A maior cidade árabe-americana dos Estados Unidos, Dearborn, no Michigan, infligiu uma derrota dolorosa para a candidata do Partido Democrata à presidência Kamala Harris.
Em 2020, Joe Biden venceu com 69% dos votos contra 30% de Trump. Agora, a situação se inverteu, com o republicano alcançando 43% contra 36% de Kamala Harris. Candidata do Partido Verde, Jill Stein chegou a 15%, crescimento significativo em relação à eleição passada, quando a legenda alcançou somente 1%. E um sinal de descontentamento em relação aos democratas.
A cidade se tornou a primeira de maioria árabe nos EUA em 2023, com cerca de 55% dos 110 mil moradores afirmando ascendência do Oriente Médio ou do Norte da África no censo promovido naquele ano. O prefeito de Dearborn é Abdullah Hammoud, um democrata que se recusou a se encontrar com Trump, mas tampouco apoiou Harris, e se manifestou sobre as eleições na rede social X.
"Votos nunca são prometidos a nenhum partido ou candidato, especialmente de uma comunidade diretamente impactada por um genocídio", disse Hammoud sobre o massacre de Israel em Gaza. "Mais importante, o engajamento cívico não começa e termina na cabine de votação — o trabalho real é todo dia antes e depois de uma eleição. Minha comunidade e eu continuaremos a responsabilizar a Casa Branca por políticas que salvarão e melhorarão vidas — agora e no futuro."
Comunidade árabe ignorada por Harris
Pode ser difícil, à primeira vista, compreender por que um candidato com um histórico de declarações e políticas anti-muçulmanas e anti-imigrantes como Trump possa ter sido bem votado por descendentes de árabes nos EUA. Mas ele buscou suavizar seu tom belicoso em relação a eles em Michigan, levando autoridades e imãs árabes e muçulmanos nos seus comícios e os chamando de “grandes pessoas”.
Além disso, prometeu "paz" no Oriente Médio, ainda que sem definir e como alcançá-la. Já Harris, diferentemente do republicano, não visitou Dearborn e, em Michigan, fez campanha com Liz Cheney e recebeu apoio de seu pai, o ex-presidente Dick Cheney, responsável por arquitetar a chamada “Guerra ao Terror” que devastou parte do Oriente Médio.
Enquanto Biden fez promessas, no plano interno e externo, voltadas para a comunidade árabe em 2020, várias delas não cumpridas, candidata democrata não fez prometeu nada concretamente, em especial diante do genocídio ocorrido em Gaza. Como resume esta matéria da All Jazeera, muitos árabes-americanos dizem que já sobreviveram a quatro anos de Trump, enquanto muitos de seus parentes na Palestina e no Líbano morreram durante a presidência de Biden-Harris.
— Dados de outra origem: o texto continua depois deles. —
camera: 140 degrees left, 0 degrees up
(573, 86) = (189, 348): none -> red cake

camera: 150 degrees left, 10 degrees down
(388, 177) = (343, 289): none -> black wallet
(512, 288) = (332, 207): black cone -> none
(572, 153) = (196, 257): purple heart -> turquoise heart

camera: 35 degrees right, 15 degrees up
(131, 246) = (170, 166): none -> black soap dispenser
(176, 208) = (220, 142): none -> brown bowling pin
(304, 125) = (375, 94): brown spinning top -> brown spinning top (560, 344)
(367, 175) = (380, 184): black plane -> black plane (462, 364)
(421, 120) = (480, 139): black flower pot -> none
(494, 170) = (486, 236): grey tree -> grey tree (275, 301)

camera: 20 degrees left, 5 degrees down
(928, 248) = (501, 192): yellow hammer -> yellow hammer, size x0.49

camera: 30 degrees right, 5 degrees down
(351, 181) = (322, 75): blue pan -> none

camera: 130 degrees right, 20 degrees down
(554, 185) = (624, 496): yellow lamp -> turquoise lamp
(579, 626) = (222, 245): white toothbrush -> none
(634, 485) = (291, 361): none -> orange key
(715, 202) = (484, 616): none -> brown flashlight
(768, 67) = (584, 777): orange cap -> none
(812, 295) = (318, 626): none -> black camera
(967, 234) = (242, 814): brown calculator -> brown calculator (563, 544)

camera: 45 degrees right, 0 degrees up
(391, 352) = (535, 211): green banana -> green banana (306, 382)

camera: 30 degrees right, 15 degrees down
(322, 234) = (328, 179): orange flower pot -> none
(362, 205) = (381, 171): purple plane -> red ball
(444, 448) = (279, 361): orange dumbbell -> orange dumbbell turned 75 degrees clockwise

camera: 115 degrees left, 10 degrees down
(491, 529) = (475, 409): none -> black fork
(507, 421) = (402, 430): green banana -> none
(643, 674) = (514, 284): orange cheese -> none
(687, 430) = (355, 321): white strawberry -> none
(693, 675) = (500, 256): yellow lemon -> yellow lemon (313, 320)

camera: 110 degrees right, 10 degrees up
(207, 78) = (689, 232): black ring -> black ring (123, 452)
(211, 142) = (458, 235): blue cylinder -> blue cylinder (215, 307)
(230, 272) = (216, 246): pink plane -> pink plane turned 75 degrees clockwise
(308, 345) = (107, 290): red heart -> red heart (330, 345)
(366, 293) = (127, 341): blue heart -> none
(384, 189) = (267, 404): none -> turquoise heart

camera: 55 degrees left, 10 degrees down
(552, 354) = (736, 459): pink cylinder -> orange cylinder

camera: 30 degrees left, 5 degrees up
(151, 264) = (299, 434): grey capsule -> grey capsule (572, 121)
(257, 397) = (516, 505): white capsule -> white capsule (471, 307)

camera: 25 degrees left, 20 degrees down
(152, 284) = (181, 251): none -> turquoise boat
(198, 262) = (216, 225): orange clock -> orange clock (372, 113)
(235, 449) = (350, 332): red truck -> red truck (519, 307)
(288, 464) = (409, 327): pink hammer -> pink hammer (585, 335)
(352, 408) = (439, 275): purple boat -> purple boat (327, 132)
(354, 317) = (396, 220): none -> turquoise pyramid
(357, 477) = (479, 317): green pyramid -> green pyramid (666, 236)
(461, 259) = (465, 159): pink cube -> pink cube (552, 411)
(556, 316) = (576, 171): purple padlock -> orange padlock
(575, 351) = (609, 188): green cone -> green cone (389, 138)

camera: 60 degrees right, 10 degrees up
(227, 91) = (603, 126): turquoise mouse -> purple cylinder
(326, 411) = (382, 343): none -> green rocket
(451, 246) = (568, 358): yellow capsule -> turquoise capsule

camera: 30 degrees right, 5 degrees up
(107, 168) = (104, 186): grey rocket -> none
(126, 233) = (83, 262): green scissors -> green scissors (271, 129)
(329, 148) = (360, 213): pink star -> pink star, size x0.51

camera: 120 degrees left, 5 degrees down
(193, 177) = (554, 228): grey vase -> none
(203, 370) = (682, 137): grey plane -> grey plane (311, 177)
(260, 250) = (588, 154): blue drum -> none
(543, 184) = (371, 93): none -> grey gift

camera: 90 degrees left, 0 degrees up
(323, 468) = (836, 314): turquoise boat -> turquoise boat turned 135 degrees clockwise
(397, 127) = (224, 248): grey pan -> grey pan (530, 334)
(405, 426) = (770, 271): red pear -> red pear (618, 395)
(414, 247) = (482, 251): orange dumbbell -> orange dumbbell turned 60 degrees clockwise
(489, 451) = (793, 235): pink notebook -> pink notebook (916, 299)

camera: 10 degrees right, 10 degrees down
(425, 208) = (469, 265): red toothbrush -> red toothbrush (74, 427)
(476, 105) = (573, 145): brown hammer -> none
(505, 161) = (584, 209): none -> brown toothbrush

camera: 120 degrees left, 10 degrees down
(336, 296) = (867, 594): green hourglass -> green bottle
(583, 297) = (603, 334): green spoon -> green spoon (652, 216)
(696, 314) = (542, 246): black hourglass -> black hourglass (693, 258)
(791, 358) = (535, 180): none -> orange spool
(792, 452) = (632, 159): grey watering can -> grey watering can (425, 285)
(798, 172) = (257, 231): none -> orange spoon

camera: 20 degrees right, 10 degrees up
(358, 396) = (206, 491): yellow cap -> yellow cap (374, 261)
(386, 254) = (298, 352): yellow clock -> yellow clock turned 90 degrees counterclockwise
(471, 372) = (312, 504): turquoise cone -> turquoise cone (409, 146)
"Se Harris tivesse explicitamente pedido e pressionado por um cessar-fogo, ela teria vencido esta eleição. Confortavelmente", diz em seu perfil no X o professor de direito na Universidade de Detroit Mercy, Khaled Beydoun. "Genocídio é uma péssima política."
Parlamentar palestino-americana reeleita
Para se ter uma ideia de quantos eleitores Harris perdeu em Dearborn, a deputada democrata Rashida Tlaib, uma progressista palestino-americana, obteve 62% dos votos na cidade, contra 30% do candidato republicano James Hooper, se reelegendo para um quarto mandato.
“Os eleitores da classe trabalhadora em todo o país não veem mais o Partido Democrata como um partido que luta por seus interesses”, disse ao The Intercept Usamah Andrabi, diretora de comunicações do Justice Democrats, “e eles viam Rashida Tlaib como alguém que o faz exatamente pelo motivo de ela ter resistido à liderança de seu partido e se recusou a ignorar as necessidades de seus eleitores — o que neste caso significava se opor a um genocídio”.
“É assim que se parece colocar a democracia de volta ao centro do Partido Democrata”, disse ainda Andrabi. “Qualquer outra coisa é uma traição às pessoas comuns e elas sentem isso.”